→ Description of the task: Continue the article on baseline out-of-bounds plays, picking up right after its final sentence.

→ Supplied passage:
************

February 1, 2021 • Coach InterviewsFeaturesFrom the BenchWinning Hoops

The Best BLOB is no BLOB: An Alarming Discovery

by Matt Herting, head varsity boys basketball coach Bishop Verot (FL) High School

After years of watching videos, reading articles, talking to coaching peers, analyzing game film, something strange happened. 

In my 24th year as a high school head boys’ basketball coach, I stumbled onto something that changed my whole view of one aspect of coaching hoops. This is nothing I planned, theorized would work, or even thought much about. It is something that just happened and grew from nothing — quite literally.

blob
Photo: Wesley Sykes / Great American Media Services

Most years, like most coaches, we put in our baseline out of bounds (BLOB) plays. I have tried several different styles and sets. I have tried running many plays. I have tried running a couple of plays with many counters. I have tried having an assistant coach as my BLOB coordinator, focusing only on BLOB production. Most years we spent about 15 minutes at practice on executing our baseline out of bounds sets. All of these plans yielded almost the same result. Plays worked against teams that were poorly prepared or teams with limited talent, but against good teams, the result was usually reaching the goal of getting the ball in safely and not turning it over. This season would have been the same, except for something unforeseen that changed my whole mindset regarding BLOB situations.

************

(Stored data entries)
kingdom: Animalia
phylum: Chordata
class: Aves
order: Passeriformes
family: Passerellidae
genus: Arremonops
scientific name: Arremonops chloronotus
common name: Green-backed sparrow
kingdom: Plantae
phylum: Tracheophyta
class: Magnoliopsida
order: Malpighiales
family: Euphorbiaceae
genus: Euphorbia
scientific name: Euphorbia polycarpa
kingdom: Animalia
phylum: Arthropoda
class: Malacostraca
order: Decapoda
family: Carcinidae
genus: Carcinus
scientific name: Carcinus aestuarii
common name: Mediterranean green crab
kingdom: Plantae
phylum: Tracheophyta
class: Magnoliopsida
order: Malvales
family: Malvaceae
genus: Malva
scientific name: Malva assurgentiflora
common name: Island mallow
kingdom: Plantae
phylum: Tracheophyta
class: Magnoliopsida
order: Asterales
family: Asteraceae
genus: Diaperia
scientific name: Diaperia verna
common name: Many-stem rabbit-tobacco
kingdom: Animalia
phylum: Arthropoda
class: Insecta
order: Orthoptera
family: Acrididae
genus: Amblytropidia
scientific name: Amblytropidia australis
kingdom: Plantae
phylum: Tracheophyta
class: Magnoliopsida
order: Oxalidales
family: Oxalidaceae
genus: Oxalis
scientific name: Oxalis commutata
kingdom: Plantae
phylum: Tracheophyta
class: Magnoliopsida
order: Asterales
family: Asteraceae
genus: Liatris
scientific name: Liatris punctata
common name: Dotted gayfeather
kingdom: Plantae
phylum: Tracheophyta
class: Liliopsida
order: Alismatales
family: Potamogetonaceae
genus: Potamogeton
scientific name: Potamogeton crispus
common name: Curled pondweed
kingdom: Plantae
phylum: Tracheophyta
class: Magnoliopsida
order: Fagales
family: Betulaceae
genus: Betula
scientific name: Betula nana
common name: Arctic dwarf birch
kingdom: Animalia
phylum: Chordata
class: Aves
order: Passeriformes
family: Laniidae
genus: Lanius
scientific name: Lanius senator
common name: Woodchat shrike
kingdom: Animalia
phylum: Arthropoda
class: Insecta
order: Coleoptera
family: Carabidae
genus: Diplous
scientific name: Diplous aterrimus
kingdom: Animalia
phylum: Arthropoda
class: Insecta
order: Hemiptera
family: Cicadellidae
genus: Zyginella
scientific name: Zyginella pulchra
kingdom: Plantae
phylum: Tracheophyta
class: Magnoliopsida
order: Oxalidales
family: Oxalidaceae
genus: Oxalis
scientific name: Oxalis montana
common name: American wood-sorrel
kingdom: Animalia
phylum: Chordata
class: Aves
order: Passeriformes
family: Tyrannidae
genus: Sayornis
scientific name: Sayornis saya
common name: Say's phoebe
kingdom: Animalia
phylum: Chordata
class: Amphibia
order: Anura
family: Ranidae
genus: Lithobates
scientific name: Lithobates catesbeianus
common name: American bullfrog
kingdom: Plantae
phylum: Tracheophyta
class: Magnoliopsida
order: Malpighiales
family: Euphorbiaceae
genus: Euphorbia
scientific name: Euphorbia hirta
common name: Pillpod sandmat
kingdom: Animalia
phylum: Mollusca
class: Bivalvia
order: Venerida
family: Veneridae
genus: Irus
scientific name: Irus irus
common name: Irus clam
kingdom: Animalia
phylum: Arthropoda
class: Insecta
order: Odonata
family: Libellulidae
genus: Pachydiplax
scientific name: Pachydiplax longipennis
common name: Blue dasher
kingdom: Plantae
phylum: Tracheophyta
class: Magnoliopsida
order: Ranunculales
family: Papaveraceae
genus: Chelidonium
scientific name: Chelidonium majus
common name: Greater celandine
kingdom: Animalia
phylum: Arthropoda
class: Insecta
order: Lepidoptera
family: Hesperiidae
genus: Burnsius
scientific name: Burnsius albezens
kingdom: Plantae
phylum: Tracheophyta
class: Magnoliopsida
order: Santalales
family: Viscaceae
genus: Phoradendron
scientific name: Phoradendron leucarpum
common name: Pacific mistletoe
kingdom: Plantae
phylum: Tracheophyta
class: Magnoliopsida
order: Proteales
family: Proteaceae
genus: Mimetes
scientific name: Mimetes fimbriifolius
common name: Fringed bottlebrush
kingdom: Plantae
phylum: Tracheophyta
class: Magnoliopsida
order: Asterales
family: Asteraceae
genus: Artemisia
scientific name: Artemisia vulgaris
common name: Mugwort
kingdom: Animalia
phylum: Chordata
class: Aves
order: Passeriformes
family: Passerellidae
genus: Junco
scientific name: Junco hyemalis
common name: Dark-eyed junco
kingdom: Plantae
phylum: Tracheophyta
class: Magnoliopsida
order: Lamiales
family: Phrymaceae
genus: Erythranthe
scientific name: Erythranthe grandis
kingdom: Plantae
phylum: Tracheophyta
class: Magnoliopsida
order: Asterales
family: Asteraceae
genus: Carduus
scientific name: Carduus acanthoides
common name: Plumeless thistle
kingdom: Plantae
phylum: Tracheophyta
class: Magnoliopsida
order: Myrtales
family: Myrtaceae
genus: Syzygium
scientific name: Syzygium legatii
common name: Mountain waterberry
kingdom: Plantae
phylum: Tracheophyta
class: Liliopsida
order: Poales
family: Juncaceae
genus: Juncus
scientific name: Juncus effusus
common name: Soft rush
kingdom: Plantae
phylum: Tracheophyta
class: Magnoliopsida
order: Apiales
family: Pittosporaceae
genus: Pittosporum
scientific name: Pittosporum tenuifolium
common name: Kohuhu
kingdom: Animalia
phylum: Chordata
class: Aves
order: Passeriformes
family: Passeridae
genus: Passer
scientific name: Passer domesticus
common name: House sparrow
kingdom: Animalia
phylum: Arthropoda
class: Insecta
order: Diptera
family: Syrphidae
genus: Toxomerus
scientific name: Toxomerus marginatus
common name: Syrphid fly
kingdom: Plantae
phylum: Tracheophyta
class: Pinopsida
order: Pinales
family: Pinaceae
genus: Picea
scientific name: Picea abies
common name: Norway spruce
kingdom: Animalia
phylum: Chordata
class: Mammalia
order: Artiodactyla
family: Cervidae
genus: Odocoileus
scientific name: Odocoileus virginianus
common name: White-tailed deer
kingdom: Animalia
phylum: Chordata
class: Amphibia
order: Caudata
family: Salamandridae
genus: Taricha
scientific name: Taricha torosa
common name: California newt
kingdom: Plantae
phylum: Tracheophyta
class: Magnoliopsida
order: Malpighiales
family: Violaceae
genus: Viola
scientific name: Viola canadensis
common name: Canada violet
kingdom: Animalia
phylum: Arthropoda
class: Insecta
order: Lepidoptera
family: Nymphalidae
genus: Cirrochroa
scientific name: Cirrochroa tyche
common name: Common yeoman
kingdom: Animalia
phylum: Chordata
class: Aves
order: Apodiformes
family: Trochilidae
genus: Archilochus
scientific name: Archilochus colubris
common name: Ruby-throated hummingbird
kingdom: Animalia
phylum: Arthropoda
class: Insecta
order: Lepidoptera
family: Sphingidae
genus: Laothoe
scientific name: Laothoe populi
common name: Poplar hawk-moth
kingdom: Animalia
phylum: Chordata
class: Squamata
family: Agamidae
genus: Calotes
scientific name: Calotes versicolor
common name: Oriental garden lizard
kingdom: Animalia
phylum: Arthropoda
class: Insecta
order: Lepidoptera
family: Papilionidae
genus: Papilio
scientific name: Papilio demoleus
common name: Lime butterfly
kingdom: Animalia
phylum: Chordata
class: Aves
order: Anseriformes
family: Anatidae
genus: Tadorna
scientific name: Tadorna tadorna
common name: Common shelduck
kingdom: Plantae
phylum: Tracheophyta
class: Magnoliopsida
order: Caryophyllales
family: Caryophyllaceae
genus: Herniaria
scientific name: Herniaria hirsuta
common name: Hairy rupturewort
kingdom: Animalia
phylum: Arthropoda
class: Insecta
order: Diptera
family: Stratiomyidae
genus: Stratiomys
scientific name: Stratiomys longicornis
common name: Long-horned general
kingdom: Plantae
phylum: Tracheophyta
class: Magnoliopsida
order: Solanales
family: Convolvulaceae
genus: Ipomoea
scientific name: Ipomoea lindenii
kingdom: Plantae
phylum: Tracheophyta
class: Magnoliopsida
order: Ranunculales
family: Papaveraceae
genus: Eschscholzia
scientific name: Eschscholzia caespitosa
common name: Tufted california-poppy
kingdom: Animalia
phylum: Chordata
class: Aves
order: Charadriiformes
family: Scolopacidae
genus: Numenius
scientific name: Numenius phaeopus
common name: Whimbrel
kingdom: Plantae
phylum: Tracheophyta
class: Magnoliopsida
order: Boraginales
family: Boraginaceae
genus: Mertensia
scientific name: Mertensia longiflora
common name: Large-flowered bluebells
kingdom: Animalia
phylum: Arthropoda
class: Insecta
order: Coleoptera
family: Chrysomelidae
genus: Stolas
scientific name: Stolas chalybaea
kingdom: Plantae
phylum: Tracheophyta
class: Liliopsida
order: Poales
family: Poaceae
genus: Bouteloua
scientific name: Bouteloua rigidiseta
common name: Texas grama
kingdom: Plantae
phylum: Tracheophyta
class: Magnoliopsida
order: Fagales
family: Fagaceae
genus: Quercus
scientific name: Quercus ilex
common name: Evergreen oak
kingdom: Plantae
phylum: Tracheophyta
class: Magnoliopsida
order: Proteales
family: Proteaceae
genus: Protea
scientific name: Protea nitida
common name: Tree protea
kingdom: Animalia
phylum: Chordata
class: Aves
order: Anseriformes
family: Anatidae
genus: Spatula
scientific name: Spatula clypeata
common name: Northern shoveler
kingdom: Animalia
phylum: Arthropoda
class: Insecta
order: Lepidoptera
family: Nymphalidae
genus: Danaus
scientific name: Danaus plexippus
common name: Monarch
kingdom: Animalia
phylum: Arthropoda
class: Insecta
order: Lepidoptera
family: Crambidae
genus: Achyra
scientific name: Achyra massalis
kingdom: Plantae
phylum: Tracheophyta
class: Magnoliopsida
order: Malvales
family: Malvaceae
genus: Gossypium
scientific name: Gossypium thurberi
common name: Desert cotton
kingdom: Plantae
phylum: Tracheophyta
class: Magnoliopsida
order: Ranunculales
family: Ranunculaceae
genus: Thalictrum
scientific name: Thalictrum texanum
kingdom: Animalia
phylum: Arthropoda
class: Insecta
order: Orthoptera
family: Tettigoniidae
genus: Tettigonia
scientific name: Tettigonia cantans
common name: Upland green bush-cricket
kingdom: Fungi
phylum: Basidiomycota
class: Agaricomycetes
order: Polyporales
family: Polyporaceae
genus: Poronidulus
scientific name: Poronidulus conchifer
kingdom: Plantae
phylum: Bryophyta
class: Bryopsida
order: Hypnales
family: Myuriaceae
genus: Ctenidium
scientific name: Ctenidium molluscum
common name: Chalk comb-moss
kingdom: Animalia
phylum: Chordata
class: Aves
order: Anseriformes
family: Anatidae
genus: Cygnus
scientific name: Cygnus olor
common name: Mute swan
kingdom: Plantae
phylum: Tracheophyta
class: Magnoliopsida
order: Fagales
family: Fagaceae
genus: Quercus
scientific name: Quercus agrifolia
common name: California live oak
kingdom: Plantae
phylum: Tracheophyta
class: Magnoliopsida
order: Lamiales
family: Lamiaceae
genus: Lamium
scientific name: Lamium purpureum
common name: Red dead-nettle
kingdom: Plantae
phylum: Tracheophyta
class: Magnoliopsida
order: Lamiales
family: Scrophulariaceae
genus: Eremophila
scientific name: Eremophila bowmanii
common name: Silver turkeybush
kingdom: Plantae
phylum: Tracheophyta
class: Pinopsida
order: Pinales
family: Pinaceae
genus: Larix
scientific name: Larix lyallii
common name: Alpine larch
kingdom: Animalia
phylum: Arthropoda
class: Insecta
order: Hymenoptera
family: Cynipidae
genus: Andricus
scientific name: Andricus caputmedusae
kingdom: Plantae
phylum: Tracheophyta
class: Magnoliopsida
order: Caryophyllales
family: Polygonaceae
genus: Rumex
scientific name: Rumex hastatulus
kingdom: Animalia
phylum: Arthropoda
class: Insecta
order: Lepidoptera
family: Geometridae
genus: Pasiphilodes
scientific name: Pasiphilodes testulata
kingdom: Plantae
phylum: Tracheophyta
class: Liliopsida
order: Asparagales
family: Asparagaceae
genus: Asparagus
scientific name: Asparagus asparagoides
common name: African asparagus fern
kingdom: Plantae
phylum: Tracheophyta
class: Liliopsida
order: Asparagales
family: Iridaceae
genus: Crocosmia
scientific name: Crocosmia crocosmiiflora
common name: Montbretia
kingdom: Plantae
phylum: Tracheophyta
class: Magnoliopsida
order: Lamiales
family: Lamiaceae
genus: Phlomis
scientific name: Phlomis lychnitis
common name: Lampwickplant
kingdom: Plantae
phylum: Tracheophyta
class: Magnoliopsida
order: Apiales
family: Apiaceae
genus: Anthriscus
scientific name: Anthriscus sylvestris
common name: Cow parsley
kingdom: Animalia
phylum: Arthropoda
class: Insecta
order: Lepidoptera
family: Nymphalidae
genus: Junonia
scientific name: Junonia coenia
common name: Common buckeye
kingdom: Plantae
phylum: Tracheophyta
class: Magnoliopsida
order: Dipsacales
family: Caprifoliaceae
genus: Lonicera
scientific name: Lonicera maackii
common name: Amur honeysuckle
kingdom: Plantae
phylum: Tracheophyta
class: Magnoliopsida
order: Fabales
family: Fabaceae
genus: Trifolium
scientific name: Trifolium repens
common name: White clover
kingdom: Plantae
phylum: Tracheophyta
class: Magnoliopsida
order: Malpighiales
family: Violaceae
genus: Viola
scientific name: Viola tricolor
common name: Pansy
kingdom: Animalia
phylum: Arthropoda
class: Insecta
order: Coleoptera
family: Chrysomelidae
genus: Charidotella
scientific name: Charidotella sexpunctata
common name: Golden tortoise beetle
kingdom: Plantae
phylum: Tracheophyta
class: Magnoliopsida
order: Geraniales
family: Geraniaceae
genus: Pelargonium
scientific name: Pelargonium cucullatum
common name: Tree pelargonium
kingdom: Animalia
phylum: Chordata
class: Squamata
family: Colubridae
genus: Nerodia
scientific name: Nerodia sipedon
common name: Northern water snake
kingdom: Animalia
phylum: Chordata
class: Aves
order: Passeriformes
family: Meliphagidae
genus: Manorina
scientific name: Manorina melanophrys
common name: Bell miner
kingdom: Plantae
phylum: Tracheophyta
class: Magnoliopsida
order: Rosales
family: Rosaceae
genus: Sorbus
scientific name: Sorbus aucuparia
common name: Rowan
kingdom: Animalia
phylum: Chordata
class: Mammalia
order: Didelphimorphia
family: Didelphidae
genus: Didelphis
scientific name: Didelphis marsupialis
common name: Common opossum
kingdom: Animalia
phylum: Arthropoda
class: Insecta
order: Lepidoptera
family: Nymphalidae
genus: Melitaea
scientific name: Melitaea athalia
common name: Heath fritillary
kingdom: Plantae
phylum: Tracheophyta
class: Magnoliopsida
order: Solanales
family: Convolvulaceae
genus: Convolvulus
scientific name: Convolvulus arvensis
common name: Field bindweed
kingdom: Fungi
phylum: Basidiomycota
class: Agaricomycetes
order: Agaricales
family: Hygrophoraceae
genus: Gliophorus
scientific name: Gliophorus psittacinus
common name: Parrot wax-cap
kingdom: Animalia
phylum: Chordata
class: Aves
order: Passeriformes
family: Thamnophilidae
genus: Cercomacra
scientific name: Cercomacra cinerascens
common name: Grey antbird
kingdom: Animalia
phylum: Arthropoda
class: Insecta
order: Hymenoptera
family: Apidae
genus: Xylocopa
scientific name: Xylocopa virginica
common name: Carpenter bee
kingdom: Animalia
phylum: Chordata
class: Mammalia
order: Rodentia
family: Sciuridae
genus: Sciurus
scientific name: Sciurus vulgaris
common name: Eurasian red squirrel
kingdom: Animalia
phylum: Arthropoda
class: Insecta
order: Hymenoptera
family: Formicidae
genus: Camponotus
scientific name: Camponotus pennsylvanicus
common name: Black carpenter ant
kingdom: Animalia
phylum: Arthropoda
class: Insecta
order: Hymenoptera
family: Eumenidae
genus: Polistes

************

→ The answer:
This year, COVID-19 forced me to adapt and change fundamental philosophies within our program. To help reduce contact with other teams, our school mandated that only one team could be in the gym at a time. So instead of varsity and JV sharing the gym for a two-hour practice, each team would have the gym to themselves for one hour. Obviously, this cut our practice time in half. Due to the limited time, I kept cutting BLOB work from our practice plans. Before I knew it, we were starting our last practice before the season opener. Without much thought, I took five minutes and told my assistant to have the scout team give us a man-to-man defense for two-and-a-half minutes and a 2-3 zone look for two-and-a-half minutes. I then told the starters to “just get open and get the ball in.” With so little time, I was not concerned with scoring on the inbounds, but, instead, just wanted to make sure we could get it in and get set up. 

Well, that five minutes was pretty uneventful. We got the ball in some, turned it over a few times, and we moved on to other things we needed to cover. I really did not notice anything good, bad, or otherwise. Well, that all changed in the first game.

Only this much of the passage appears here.